From The Amazon to The Edge of Lima, 'Boom' Remains a Dream


Thousands of Peruvians on the edge of Lima are a world away from the capital's prosperity, with little hope they will share the fruit of a decade of growth, despite promises from presidential candidates.

Hundreds of homes sit atop a former rubbish dump in the slum of Cantagallo, which has a clear view across the rapidly developing capital and lies only a mile (some two kilometers) from the presidential palace.

The four main candidates competing for the presidency Sunday aim to maintain Peru's record growth but face growing frustration among a third of the nation of some 29 million who still live in poverty.

Some 2,000 inhabitants of the Lima slum include members of the Shipibo Amazon tribe who migrated there a decade ago from the eastern region of Ucayali, leaving behind inadequate health care and education.

But they are still seeking to rise out of poverty.

"We've been living in Lima for 10 years and we're in the same situation," said 37-year-old Jonas Franco, pointing to two buckets of contaminated water used for cooking and washing in the corner of the small home he shares with his wife and three small daughters.

Franco is not bothered about who wins in Sunday's first round of presidential elections, since "there's so little confidence" in the candidates.

"Where's the growth we've heard about when children learn to write on their knees, sitting on the ground?" Franco said.

Some children and teenagers now study in Lima, and find odd jobs or sell handicrafts, while their families try to send money home to support their people's future.

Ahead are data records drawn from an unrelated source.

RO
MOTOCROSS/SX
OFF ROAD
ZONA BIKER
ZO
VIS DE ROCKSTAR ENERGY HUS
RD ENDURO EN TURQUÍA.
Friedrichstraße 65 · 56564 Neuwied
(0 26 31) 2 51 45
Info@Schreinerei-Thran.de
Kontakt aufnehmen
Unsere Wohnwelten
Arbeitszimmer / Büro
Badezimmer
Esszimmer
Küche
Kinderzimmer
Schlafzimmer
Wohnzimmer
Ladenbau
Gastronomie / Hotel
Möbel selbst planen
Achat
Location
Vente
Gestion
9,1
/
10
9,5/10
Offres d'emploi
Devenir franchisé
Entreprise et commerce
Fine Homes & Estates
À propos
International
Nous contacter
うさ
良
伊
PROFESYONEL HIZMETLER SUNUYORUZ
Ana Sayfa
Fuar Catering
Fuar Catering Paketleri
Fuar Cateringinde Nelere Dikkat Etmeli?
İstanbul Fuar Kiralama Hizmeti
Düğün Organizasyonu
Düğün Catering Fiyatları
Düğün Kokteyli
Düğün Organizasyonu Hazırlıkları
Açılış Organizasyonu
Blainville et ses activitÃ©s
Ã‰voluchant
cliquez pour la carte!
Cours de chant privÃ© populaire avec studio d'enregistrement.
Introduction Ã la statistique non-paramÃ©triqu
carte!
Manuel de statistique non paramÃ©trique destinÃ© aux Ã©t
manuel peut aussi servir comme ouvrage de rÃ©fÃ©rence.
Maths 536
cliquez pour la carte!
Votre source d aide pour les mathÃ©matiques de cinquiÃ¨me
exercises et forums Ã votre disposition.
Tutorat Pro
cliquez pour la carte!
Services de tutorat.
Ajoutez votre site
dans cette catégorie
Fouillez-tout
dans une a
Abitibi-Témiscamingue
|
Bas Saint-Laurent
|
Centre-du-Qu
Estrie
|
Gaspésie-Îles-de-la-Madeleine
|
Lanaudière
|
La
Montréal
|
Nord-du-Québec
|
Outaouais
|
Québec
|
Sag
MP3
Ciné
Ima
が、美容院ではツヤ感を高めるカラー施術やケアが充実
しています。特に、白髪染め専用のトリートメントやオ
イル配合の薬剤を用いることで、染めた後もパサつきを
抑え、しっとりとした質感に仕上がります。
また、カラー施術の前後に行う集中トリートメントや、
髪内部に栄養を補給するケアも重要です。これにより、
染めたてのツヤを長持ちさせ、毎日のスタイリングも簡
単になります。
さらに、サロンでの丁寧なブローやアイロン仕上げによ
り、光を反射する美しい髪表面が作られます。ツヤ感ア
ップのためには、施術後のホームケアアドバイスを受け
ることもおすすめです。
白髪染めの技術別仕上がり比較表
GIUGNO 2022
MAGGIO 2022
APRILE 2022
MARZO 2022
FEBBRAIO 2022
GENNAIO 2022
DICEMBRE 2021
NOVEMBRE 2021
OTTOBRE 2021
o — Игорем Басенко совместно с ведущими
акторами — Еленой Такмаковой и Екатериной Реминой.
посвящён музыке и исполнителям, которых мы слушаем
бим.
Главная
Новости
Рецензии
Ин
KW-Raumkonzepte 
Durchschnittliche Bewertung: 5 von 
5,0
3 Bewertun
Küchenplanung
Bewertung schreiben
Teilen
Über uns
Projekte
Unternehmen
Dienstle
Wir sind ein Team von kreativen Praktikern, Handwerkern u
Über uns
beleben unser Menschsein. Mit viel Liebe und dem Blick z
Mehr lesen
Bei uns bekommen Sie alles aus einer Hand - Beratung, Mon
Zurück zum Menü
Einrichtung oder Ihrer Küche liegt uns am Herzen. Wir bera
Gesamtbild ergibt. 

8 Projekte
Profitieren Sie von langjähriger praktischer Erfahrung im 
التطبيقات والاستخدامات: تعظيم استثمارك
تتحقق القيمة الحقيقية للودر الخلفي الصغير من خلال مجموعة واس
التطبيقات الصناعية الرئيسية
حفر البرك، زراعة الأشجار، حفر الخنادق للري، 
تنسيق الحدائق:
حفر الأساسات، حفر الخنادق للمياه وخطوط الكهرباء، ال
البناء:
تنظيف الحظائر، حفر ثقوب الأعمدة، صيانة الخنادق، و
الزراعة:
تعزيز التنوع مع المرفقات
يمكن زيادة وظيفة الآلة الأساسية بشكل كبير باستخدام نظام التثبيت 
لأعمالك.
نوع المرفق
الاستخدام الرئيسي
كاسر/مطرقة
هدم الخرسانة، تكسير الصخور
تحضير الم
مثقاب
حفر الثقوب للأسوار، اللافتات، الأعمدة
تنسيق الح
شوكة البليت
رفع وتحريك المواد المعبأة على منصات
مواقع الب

Amazonian Indians are the main losers in Peru. They were historically ignored or exploited, they lack national representation and they have been stigmatized in recent years for resistance to mining or forestry projects.

The incomprehension reached a climax in June 2009, when clashes between police and indigenous people left 34 dead in the northern town of Bagua.

"It's time for us to go to Congress. We can't remain second-class citizens," Franco said.

He is standing as an independent candidate in a legislative vote also taking place Sunday, in a bid to become "spokesman for the poor."

"How can we not improve on those who have been there (in Congress) for 20 or 25 years?" he asked.

Peru's growth began in the 1990s, when it become one of Latin America's most open economies under Alberto Fujimori.

It accelerated after 2000, helped by a boom in world prices for minerals such as silver, copper and zinc, and was 8.8 percent last year alone.

But a recent World Bank report underlined the Andean nation's continuing social backwardness.

For example, Peru was 23rd out of 26 in Latin America for access to waste treatment.

Franco said he had to build a makeshift sewage system with pipes leading into the Rimac river below the slum, two miles from the Pacific.

The Shipibos, as well as former itinerant workers expelled from the city center who also live in Cantagallo, reject the popular political "chorreo" or "drip" theory that growth naturally filters down to benefit the worst off.

"All (the political parties) have come to Cantagallo, they've all made promises, and of course they forget us," said resident Carmen Rosa Chavez.

Chavez dismissed the presidential candidates while conceding that the leftist favorite, Ollanta Humala, had "spoken of poor people's rights."

"It's not that Peruvians are against the system," said sociologist Julio Cotler, from the Institute of Peruvian Studies. "They're against how the system works for them.

"At a time when there's economic growth and more jobs, when all the newspapers are saying it's the Peruvian miracle, Peruvians aren't feeling the miracle."